Warga pun mengancam akan melakukan blokade Jalan Lintas Sumatera (Jalinsum) jika tuntutan mereka tidak segera ditindaklanjuti, sebagai upaya menarik perhatian pemerintah pusat, bahkan Presiden.
Ketahanan Pangan Terancam, Desa Jadi Kuburan Pertanian?
Indonesia dikenal sebagai negara agraris. Namun, di Padangsidimpuan, para petani merasa kian terpinggirkan. Kekeringan yang berkepanjangan telah membuat mereka tak bisa lagi menanam padi seperti tahun-tahun sebelumnya.
“Bagaimana kami bisa menanam kalau air saja tidak ada? Jangan sampai desa-desa ini jadi kuburan pertanian,” ujar salah satu tokoh petani dalam aksi.
Dalam aksinya, massa menyampaikan lima poin tuntutan utama:
- 1. Kepercayaan terhadap Wali Kota mulai terkikis akibat ketidaktepatan janji.
- 2. Janji aliran air sejak Agustus 2024 belum juga terealisasi.
- 3. Proyek irigasi dinilai tidak transparan dan tidak menyelesaikan masalah.
- 4. Masyarakat menuntut hak atas hidup layak dan pembangunan yang merata.
- 5. Mengajak seluruh elemen masyarakat untuk tidak diam atas ketidakadilan.
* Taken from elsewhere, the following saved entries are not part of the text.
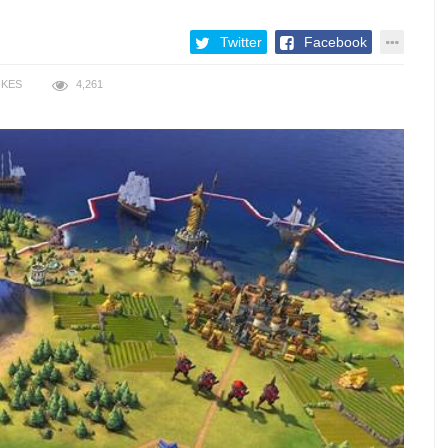
Twitter
Facebook
IKES
4,261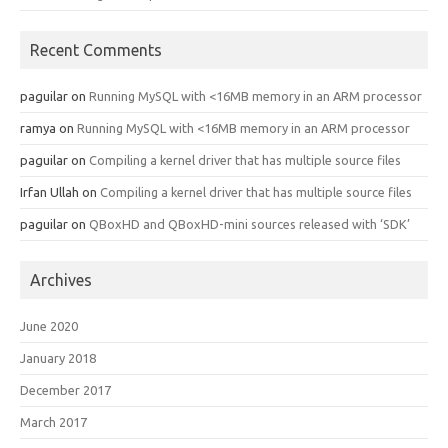
Recent Comments
paguilar
on
Running MySQL with <16MB memory in an ARM processor
ramya
on
Running MySQL with <16MB memory in an ARM processor
paguilar
on
Compiling a kernel driver that has multiple source files
Irfan Ullah
on
Compiling a kernel driver that has multiple source files
paguilar
on
QBoxHD and QBoxHD-mini sources released with ‘SDK’
Archives
June 2020
January 2018
December 2017
March 2017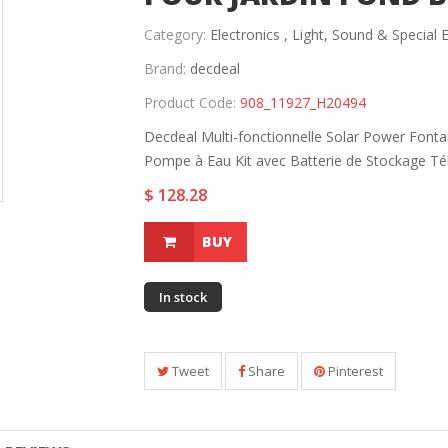
Category:
Electronics ,
Light, Sound & Special E
Brand:
decdeal
Product Code:
908_11927_H20494
Decdeal Multi-fonctionnelle Solar Power Font
Pompe à Eau Kit avec Batterie de Stockage T
$ 128.28
BUY
In stock
Tweet
Share
Pinterest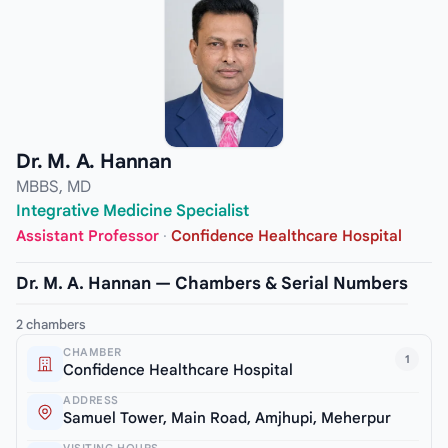
Dr. M. A. Hannan
MBBS, MD
Integrative Medicine Specialist
Assistant Professor
·
Confidence Healthcare Hospital
Dr. M. A. Hannan — Chambers & Serial Numbers
2 chambers
CHAMBER
1
Confidence Healthcare Hospital
ADDRESS
Samuel Tower, Main Road, Amjhupi, Meherpur
VISITING HOURS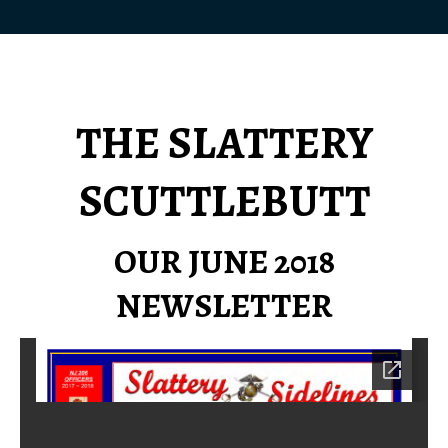
THE SLATTERY
SCUTTLEBUTT
OUR JUNE 2018
NEWSLETTER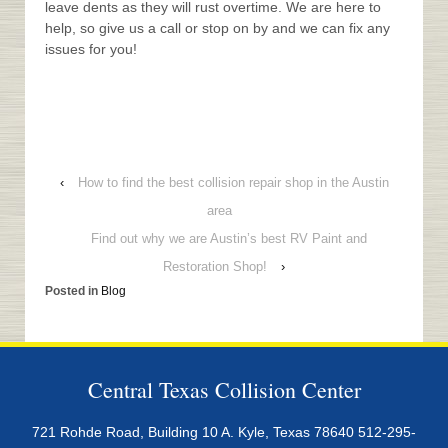
leave dents as they will rust overtime. We are here to
help, so give us a call or stop on by and we can fix any
issues for you!
‹
How to find the best collision repair shop in the Austin
area
Find out why we are Austin’s best RV Paint and
Restoration Shop!
›
Posted in
Blog
Central Texas Collision Center
721 Rohde Road, Building 10 A. Kyle, Texas 78640
512-295-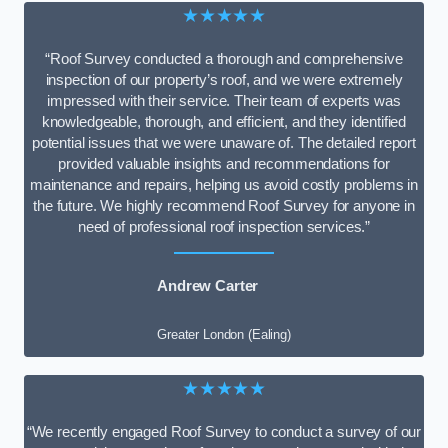
★★★★★
“Roof Survey conducted a thorough and comprehensive
inspection of our property’s roof, and we were extremely
impressed with their service. Their team of experts was
knowledgeable, thorough, and efficient, and they identified
potential issues that we were unaware of. The detailed report
provided valuable insights and recommendations for
maintenance and repairs, helping us avoid costly problems in
the future. We highly recommend Roof Survey for anyone in
need of professional roof inspection services.”
Andrew Carter
Greater London (Ealing)
★★★★★
“We recently engaged Roof Survey to conduct a survey of our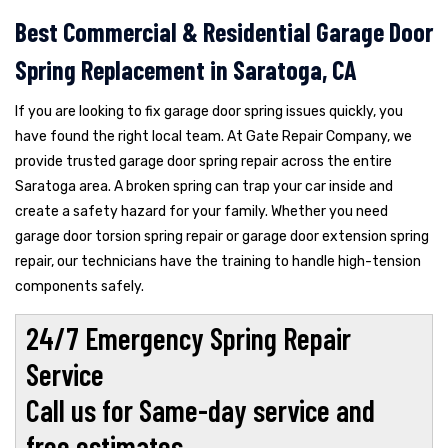
Best Commercial & Residential Garage Door
Spring Replacement in Saratoga, CA
If you are looking to fix garage door spring issues quickly, you
have found the right local team. At Gate Repair Company, we
provide trusted garage door spring repair across the entire
Saratoga area. A broken spring can trap your car inside and
create a safety hazard for your family. Whether you need
garage door torsion spring repair or garage door extension spring
repair, our technicians have the training to handle high-tension
components safely.
24/7 Emergency Spring Repair
Service
Call us for Same-day service and
free estimates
Respons Dinas Terkait, Ada Solusi Darurat
Tak lama kemudian, Kepala Dinas Perumahan dan Pemukiman (Perkim), Imbalo Siregar, menemui para demonstran.
Ia menjelaskan bahwa Pemko Padangsidimpuan bersama UPT Pengairan dan sejumlah kepala desa telah melakukan rapat membahas solusi sementara.
“Karena anggaran belum tersedia, kami sepakat melakukan pengaliran air menggunakan drum plastik sepanjang puluhan meter mulai besok, serta membersihkan sedimen parit secara gotong royong,” jelasnya.
Namun, solusi ini belum sepenuhnya menjawab kebutuhan para petani. Mereka menilai proyek irigasi yang selama ini dilakukan justru sarat kejanggalan, buis beton hilang, box culvert mangkrak, dan volume air tidak mencukupi hingga memicu kecemburuan antar petani.
Satu Suara, Petani Tidak Akan Diam Lagi
Aksi ini menjadi simbol kebangkitan petani Batunadua yang selama ini memilih diam. Kini mereka bersatu, menyuarakan hak dan masa depan mereka.
“Kami bukan ingin ribut, kami cuma ingin air! Karena itu kami berdiri di sini. Kalau masih diabaikan, kami akan terus bergerak!” seru seorang emak-emak yang disambut tepuk tangan massa. (JN-Irul)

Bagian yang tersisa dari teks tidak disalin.